Exploration of leads from bis-indole based triazine derivatives targeting human aldose reductase in diabetic type 2: in-silico approaches.

Diabetes mellitus (DM) poses a major global healthcare challenge, highlighting the need for new treatments beyond current options. Currently available drugs have side effects including weight gain, nausea, vomiting, diarrhea, insulin resistance etc. Therefore, given the benefits of indole derivatives in diabetes and the lack of computational studies on bis-indole-based triazine derivatives with aldose reductase (AR), this study employs in-silico analysis to explore their potential as type-2 diabetes treatments. Based on the Differential Expression analysis, the human aldose reductase (HAR) encoding gene AKR1B1 showed overexpression in GSE30122 diabetes patients (Log2FC = 0.62, P < 0.01).

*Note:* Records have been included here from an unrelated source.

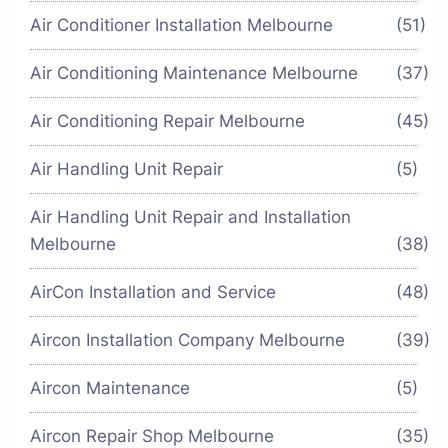
Air Conditioner Installation Melbourne
(51)
Air Conditioning Maintenance Melbourne
(37)
Air Conditioning Repair Melbourne
(45)
Air Handling Unit Repair
(5)
Air Handling Unit Repair and Installation
Melbourne
(38)
AirCon Installation and Service
(48)
Aircon Installation Company Melbourne
(39)
Aircon Maintenance
(5)
Aircon Repair Shop Melbourne
(35)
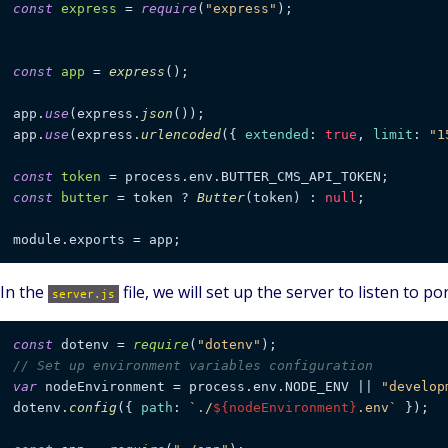
const
express
 = 
require
(
"express"
);

const
app
 = 
express
();

app.
use
(express.
json
());

app.
use
(express.
urlencoded
({ 
extended
: 
true
, 
limit
: 
"1
const
token
const
butter
 = token ? 
Butter
(token) : 
null
;

In the
file, we will set up the server to listen to po
server.js
const
 dotenv = 
require
(
"dotenv"
// Set up environment variables configuration
var
 nodeEnvironment = process.
env
.
NODE_ENV
 || 
"develop
dotenv.
config
({ 
path
: 
`./
${nodeEnvironment}
.env`
 });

Moreover, the compounds 2-((5,6-di(1H-indol-3-yl)-1,2,4-triazin-3-yl)thio)-1-(3-hydroxy-5-methylphenyl)ethan-1-one (4) and 2-((5,6-di(1H-indol-3-yl)-1,2,4-triazin-3-yl)thio)-1-(4-nitrophenyl)ethan-1-one (8) were identified as leading candidates, showing binding energies of - 62.12, - 81.73 kcal/mol and - 57.19, - 85.97 kcal/mol, respectively. Docking, MM/GBSA screening, molecular dynamics (MD) simulations, PCA, and post-MM/GBSA analysis confirmed their stability and favorable binding compared to the apo protein and control. Further in-vitro, in-vivo, and clinical studies are required to validate their therapeutic potential.